AUGUSTA – Maine General Fund revenues are projected to grow by more than $87 million in the current budget year that ends June 30 and by about $181 million over the next two-year budget cycle, according to the state Revenue Forecasting Committee.
The additional money should help reduce, but won’t eliminate, a gap of about $570 million that had been forecast between expected revenues and projected expenses in the next two-year state budget. Gov. John Baldacci will have to account for that gap before he submits his budget proposal to the Legislature sometime before the statutory Jan. 5 deadline.
Most of the revenue growth forecast by the committee Tuesday is attributed to increased income taxes anticipated from about 25,000 of the wealthiest of Maine’s more than 650,000 taxpayers.
“As we get this IRS data on what the sources of income are that Maine residents are receiving, the last few years has shown most of it is going to the top end,” said Mike Allen, director of Economic Research at Maine Revenue Services. “I don’t have an exact number, but most of that growth in the personal income tax revenue is from that top group.”
Allen said for the past few years, while most Mainers have seen income increases that have barely have kept pace with inflation, Maine’s most wealthy taxpayers have seen growth three or four times the rate of most Mainers.
“Capital gains are up 8 or 9 percent; that’s significant growth,” he said. Capital gains taxes are paid on profits from the sale of such assets as stocks and bonds.
The Revenue Forecasting Committee increased the individual income tax estimates by $59 million and projected the corporate income tax will grow by an additional $31 million.
“Those corporate profits are also feeding back on to capital gains, dividend income and business profits that are flowing through to individual tax returns,” Allen said. “This is not unique to Maine; this is happening at the national level and in most states across the country.”
The growth in income taxes is carried forward into the two-year budget projections, fueling an upward reprojection of $181 million for the budget years of 2008 and 2009. Under the reprojection, total Maine General Fund revenue will top $3 billion for the first time this year, two years ahead of previous projections.
But several members of the panel raised concerns about the narrow base on which the growth is projected. In the late 1990s, capital gains were increasing by double-digit amounts every year. But in 2001, revenue from capital gains plummeted 55 percent after the stock market suffered the “dot com” crash.
“What worries me is that we are sort of at this peak now,” said Grant Pennoyer, director of the Legislature’s Office of Fiscal and Program Review. “We are assuming we are going to continue strong growth, a 10 percent growth this year.”
Allen shares the concern that at some point there will be a “stock market correction,” and growth will slow or could even stop.
“But I don’t know how we predict when that is going to happen,” he said. “We are reducing the growth projection in future years, but I can’t tell you when we will actually see it.”
University of Maine economist Jim Breece, who also serves on the committee, agreed it is impossible to accurately predict when capital gains tax revenues may decrease and by how much. He also shared the concern about the size of the expected increase in revenues this year.

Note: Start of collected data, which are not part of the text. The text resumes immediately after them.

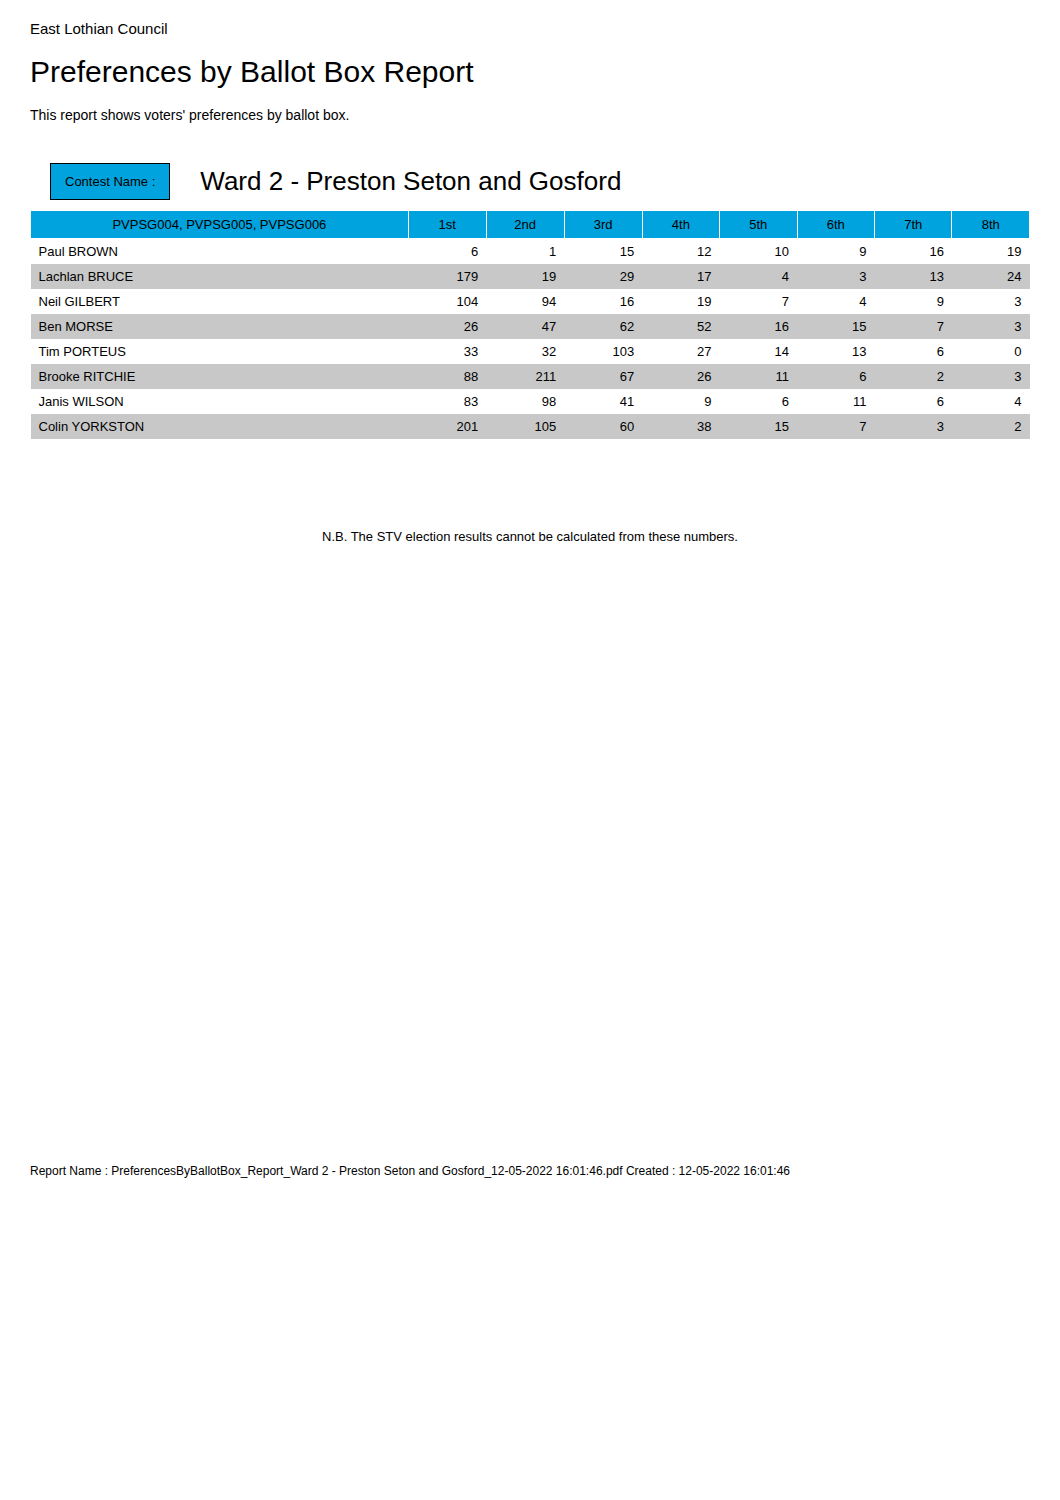East Lothian Council
Preferences by Ballot Box Report
This report shows voters' preferences by ballot box.
Contest Name :
Ward 2 - Preston Seton and Gosford
| PVPSG004, PVPSG005, PVPSG006 | 1st | 2nd | 3rd | 4th | 5th | 6th | 7th | 8th |
| --- | --- | --- | --- | --- | --- | --- | --- | --- |
| Paul BROWN | 6 | 1 | 15 | 12 | 10 | 9 | 16 | 19 |
| Lachlan BRUCE | 179 | 19 | 29 | 17 | 4 | 3 | 13 | 24 |
| Neil GILBERT | 104 | 94 | 16 | 19 | 7 | 4 | 9 | 3 |
| Ben MORSE | 26 | 47 | 62 | 52 | 16 | 15 | 7 | 3 |
| Tim PORTEUS | 33 | 32 | 103 | 27 | 14 | 13 | 6 | 0 |
| Brooke RITCHIE | 88 | 211 | 67 | 26 | 11 | 6 | 2 | 3 |
| Janis WILSON | 83 | 98 | 41 | 9 | 6 | 11 | 6 | 4 |
| Colin YORKSTON | 201 | 105 | 60 | 38 | 15 | 7 | 3 | 2 |
N.B. The STV election results cannot be calculated from these numbers.
Report Name : PreferencesByBallotBox_Report_Ward 2 - Preston Seton and Gosford_12-05-2022 16:01:46.pdf Created : 12-05-2022 16:01:46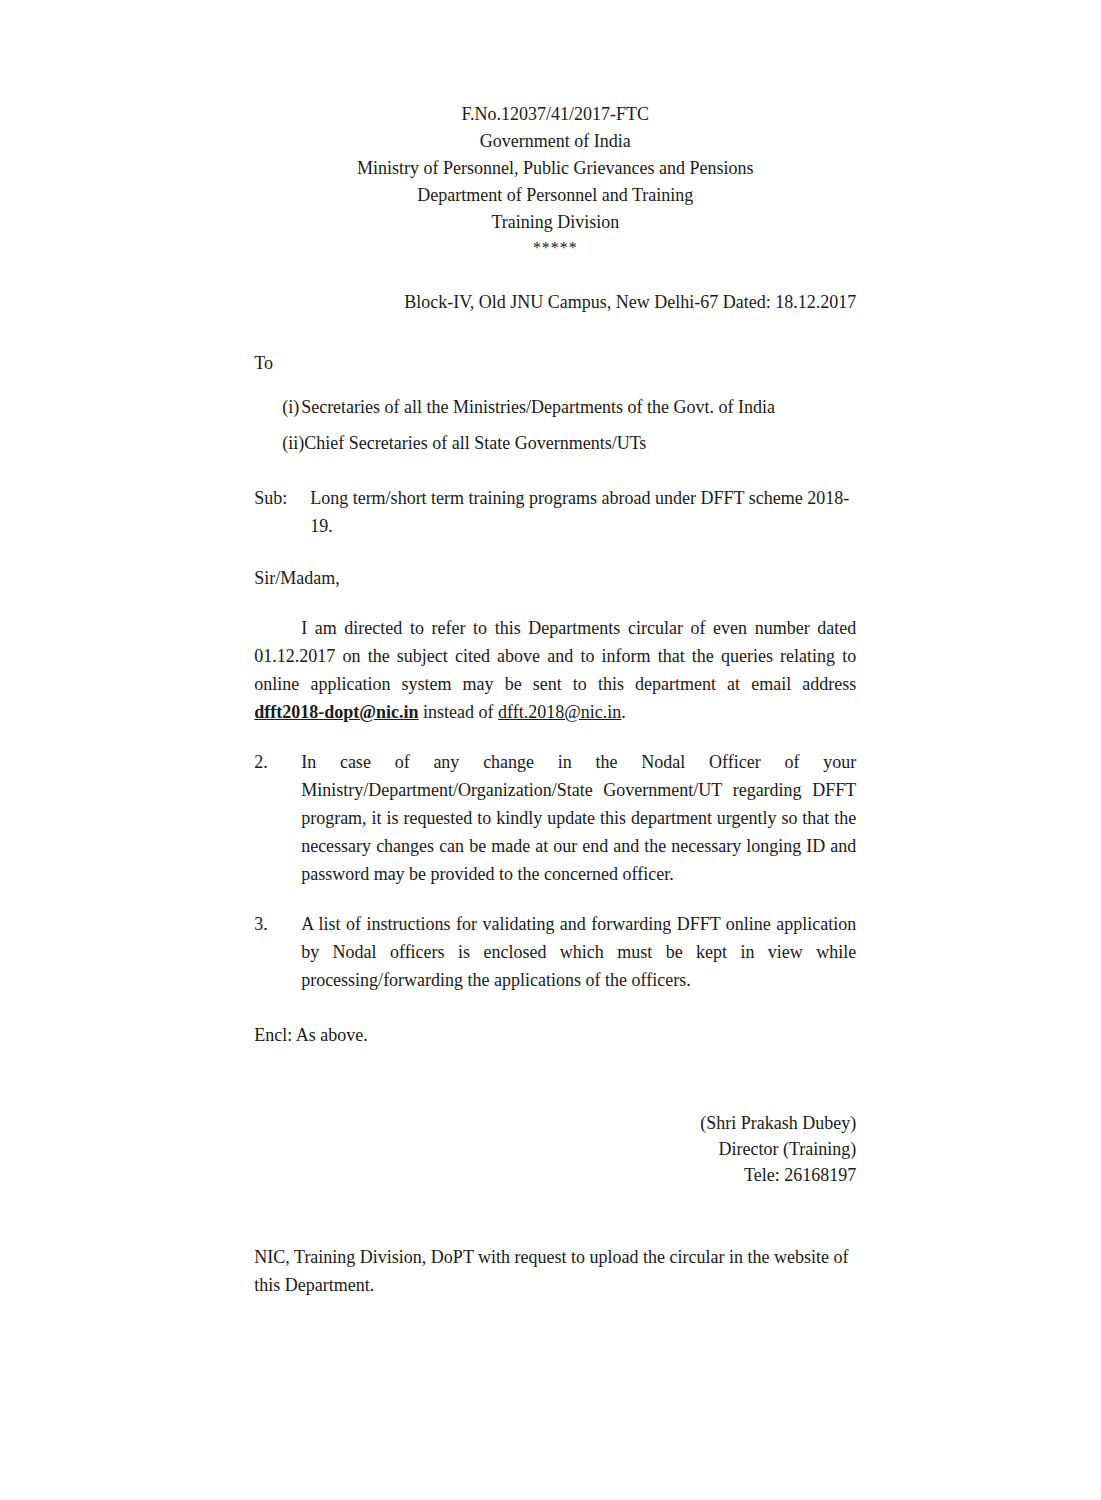F.No.12037/41/2017-FTC Government of India Ministry of Personnel, Public Grievances and Pensions Department of Personnel and Training Training Division *****
Block-IV, Old JNU Campus, New Delhi-67 Dated: 18.12.2017
To
(i) Secretaries of all the Ministries/Departments of the Govt. of India
(ii) Chief Secretaries of all State Governments/UTs
Sub: Long term/short term training programs abroad under DFFT scheme 2018-19.
Sir/Madam,
I am directed to refer to this Departments circular of even number dated 01.12.2017 on the subject cited above and to inform that the queries relating to online application system may be sent to this department at email address dfft2018-dopt@nic.in instead of dfft.2018@nic.in.
2. In case of any change in the Nodal Officer of your Ministry/Department/Organization/State Government/UT regarding DFFT program, it is requested to kindly update this department urgently so that the necessary changes can be made at our end and the necessary longing ID and password may be provided to the concerned officer.
3. A list of instructions for validating and forwarding DFFT online application by Nodal officers is enclosed which must be kept in view while processing/forwarding the applications of the officers.
Encl: As above.
  (Shri Prakash Dubey) Director (Training) Tele: 26168197
NIC, Training Division, DoPT with request to upload the circular in the website of this Department.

“My knee-jerk reaction is to reduce that number from the 50s to the 30s, but we are really talking about only a 1 percent or so change,” Breece said.
The panel decided to stay with the projections for 2007, recognizing they will meet again in the spring to review the numbers.
Corporate income taxes were reprojected upward by $31 million as actual tax receipts continue to outpace estimates. The panel said Maine, like several other states, taxes corporations on the basis of their total profits. Energy firms were singled out as doing very well and contributing to the growth in income tax revenue.
But, not all of the reprojections were positive. For example, the state’s second-largest source of revenue, the sales tax, was reprojected down by $3.4 million, or about 3 percent, lower than first estimated for this budget year. Allen said there seems to be a strong correlation between energy prices and sales tax revenues.
“The sales tax has had trouble meeting estimates since last fall, but what we have seen in recent months is some bouncing back as energy prices came back down to some extent,” he said.
Allen said much of the sales tax depends on consumers having disposable income to spend on products. He said many Mainers were hard-pressed to pay for increased energy costs, and as a result they shopped less.